RLE mask format details
For segmentation annotations,
CreateSegmentationMask expects
segmentation_mask as row-wise Run-Length Encoding (RLE):
- Flatten the mask row by row.
- The first number counts leading background pixels.
- If the mask starts with foreground, the first number must be
0. - Counts then alternate between foreground and background.
Example 2x4 mask:
[[0, 1, 1, 0],
[1, 1, 1, 1]]
Flattened:
[0, 1, 1, 0, 1, 1, 1, 1]
Encoded:
[1, 2, 1, 4]
To import segmentation annotations at the dataset level, use add_annotations_from_coco, add_annotations_from_labelformat, or add_annotations_from_pascal_voc_segmentations.
Predictions¶
Predictions are represented by the same objects as annotations. The only difference is that
predictions can include a confidence value and are usually stored in their own annotation source.

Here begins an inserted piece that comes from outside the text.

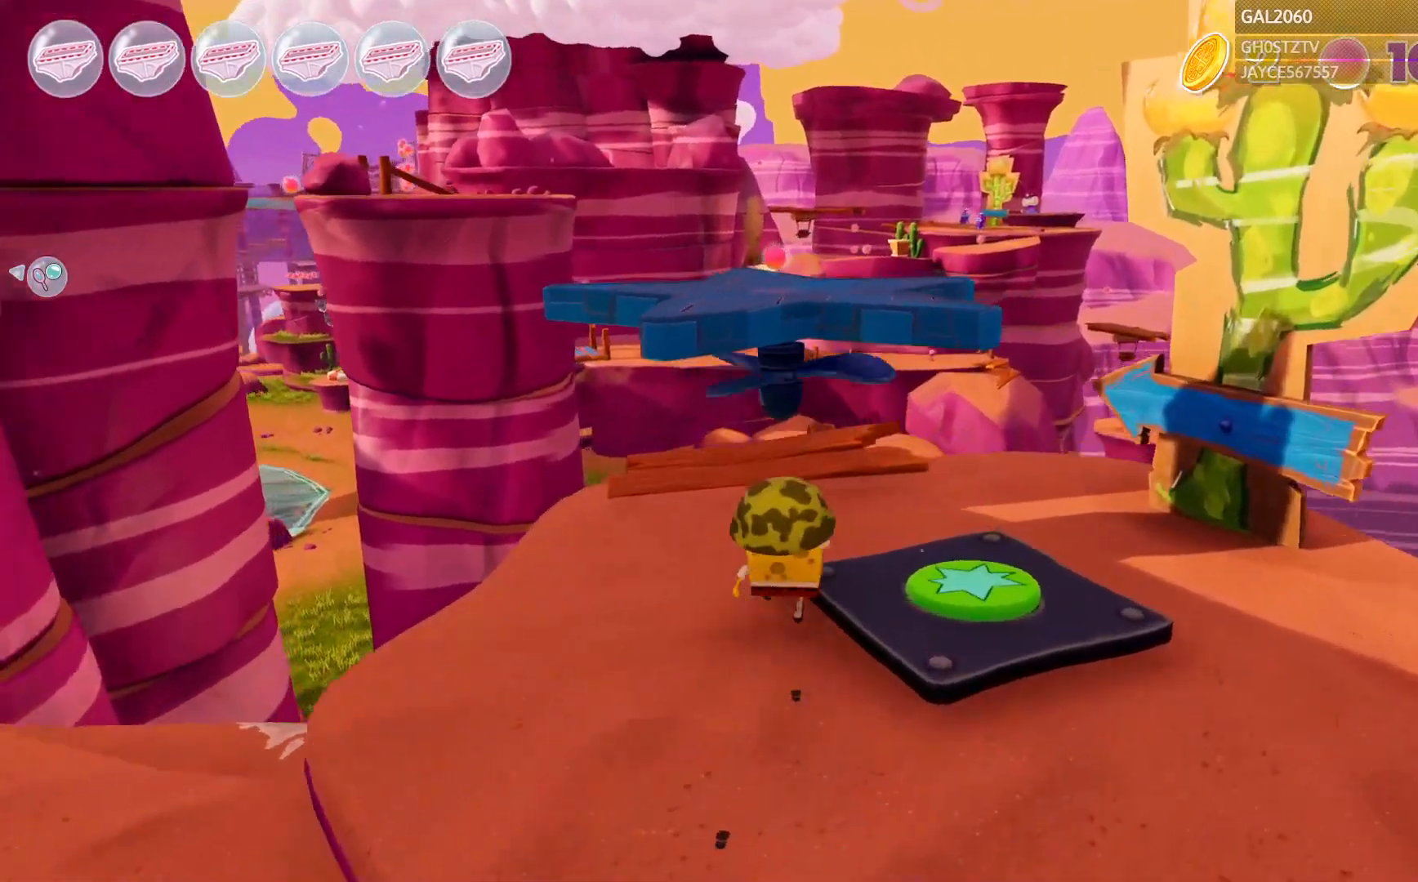
{"buttons": [], "right_stick": "center", "events": []}
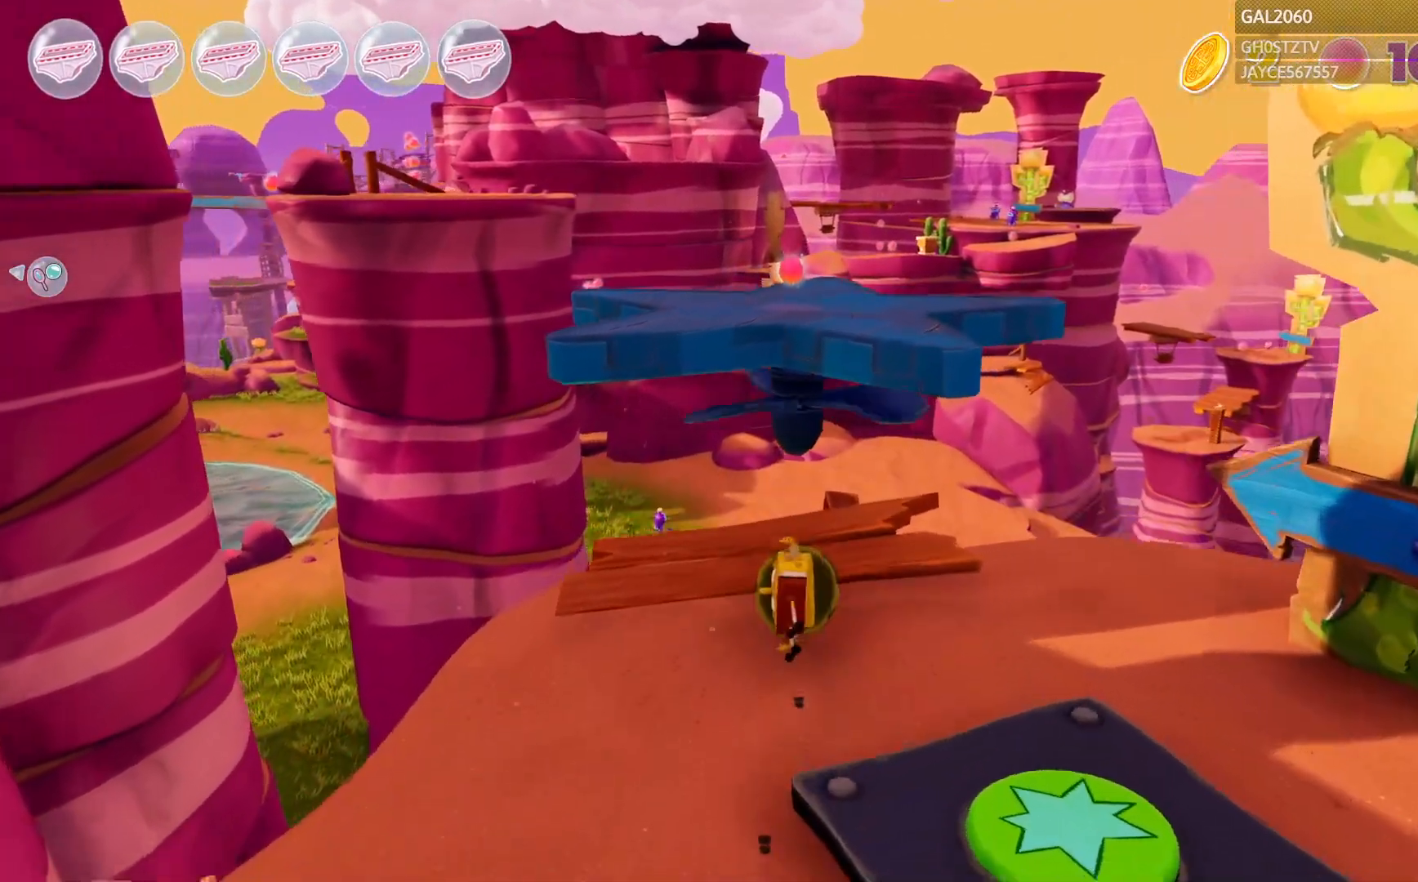
{"buttons": [], "right_stick": "center", "events": []}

For image datasets, the add_annotations_from_* methods are the easiest way to import
predictions into a named source:
import lightly_studio as ls
dataset = ls.ImageDataset.create()
dataset.add_images_from_path(path="./path/to/images")
dataset.add_annotations_from_coco(
annotations_json="./ground_truth.json",
images_root="./path/to/images",
annotation_source="ground_truth",
)
dataset.add_annotations_from_coco(
annotations_json="./predictions_model_a.json",
images_root="./path/to/images",
annotation_source="model_a",
)
Supported methods:
- add_annotations_from_coco
- add_annotations_from_yolo
- add_annotations_from_labelformat
- add_annotations_from_pascal_voc_segmentations
If the input is a COCO prediction file, LightlyStudio reads the score field and stores it as
annotation confidence.
Reading annotations¶
Each sample exposes its annotations through sample.annotations:
from lightly_studio.core.annotation import ObjectDetectionAnnotation
for sample in dataset:
for annotation in sample.annotations:
if isinstance(annotation, ObjectDetectionAnnotation):
print(annotation.x, annotation.y, annotation.width, annotation.height)
Available annotation classes:
See Annotation API Reference for the full API and Search and Filter for annotation-based queries.